The Marshal slid the contents out, wondering as he did so how it could be that he had spent the last two or three days in a state of total deflation, suspecting Silvano, but that the minute Ferrini put that suspicion into words …
“What’s this?” He stared at the sheaf of papers, then at Ferrini.
“Just a few notes of mine. I thought I’d surprise you. Well, go on. Read.”
“But—”
“Read.”
The Marshal read the first few lines but his glance at the first line had been enough, though there was nothing to indicate the source.
“Ferrini, how in God’s name did you—?”
“A few notes of mine, as I said. By the way, our little chirruping friend Noferini was feeling a bit down last time I saw him. It seems that, in his enthusiasm, he took it upon himself to get in touch with the council for confirmation of the roadworks tha
t caused one of our prize witnesses to take a certain detour one Sunday night and see the Suspect near the scene of the crime.”
“And I suppose there weren’t any roadworks?”
“How did you guess? He made out a report for Simonetti and got a rocket in return.”
“I thought as much. But it’s ridiculous,” the Marshal pointed out. “The defence will check.”

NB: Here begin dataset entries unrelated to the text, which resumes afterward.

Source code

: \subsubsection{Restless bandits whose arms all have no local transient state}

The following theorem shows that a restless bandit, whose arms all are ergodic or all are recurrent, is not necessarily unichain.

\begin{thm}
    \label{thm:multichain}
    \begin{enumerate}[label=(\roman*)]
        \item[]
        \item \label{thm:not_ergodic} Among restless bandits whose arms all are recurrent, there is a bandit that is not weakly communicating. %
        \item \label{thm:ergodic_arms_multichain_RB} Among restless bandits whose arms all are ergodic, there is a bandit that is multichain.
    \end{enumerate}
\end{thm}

Ferrini shrugged. “That’s what Noferini tried to say and all he got for that was, ‘The council is no doubt mistaken.’ Anyway, we should worry. It was pretty convenient for us that he was feeling disillusioned—oh, he still thinks the Suspect’s guilty, he just doesn’t think the end justifies the means. I promised I’d look into it and into one or two other things. Relieved his conscience for him. That”—he indicated the notes—“was the price. He doesn’t know what he’s given me. It was in English. He typed it on to the computer without understanding more than two words. I got on to Bacci, who read it to me, translating as he went and I wrote my notes. Now”—he sat back and lit a fresh cigarette—“read them.”
The Marshal read.
FBI BEHAVIOURAL SCIENCE UNIT
NCAVC, QUANTICO Va.
Profile based on information received related to 16 murders committed between 1968 and 1985 in Florence, Italy.
Scene of Crime
The scene of all these murders, an isolated country lane among vines and olives, could be said in all cases to have been “chosen” by the victims who parked there. Nevertheless, it tells us a lot about the offender. It suggests previous activity as a Peeping Tom, as does the fact that most of the victims had just finished sexual intercourse when attacked. Couples who habitually have sexual intercourse in parked cars tend to frequent the same place regularly. The offender probably stalked couples on a Saturday night until he found one parking habitually in a spot which suited his purpose—this meant having somewhere discreet to leave his own vehicle for fast removal from the scene, a sheltered spot where he could operate on the female without his activities being visible to a passing car, and perhaps water available if he needed to wash himself.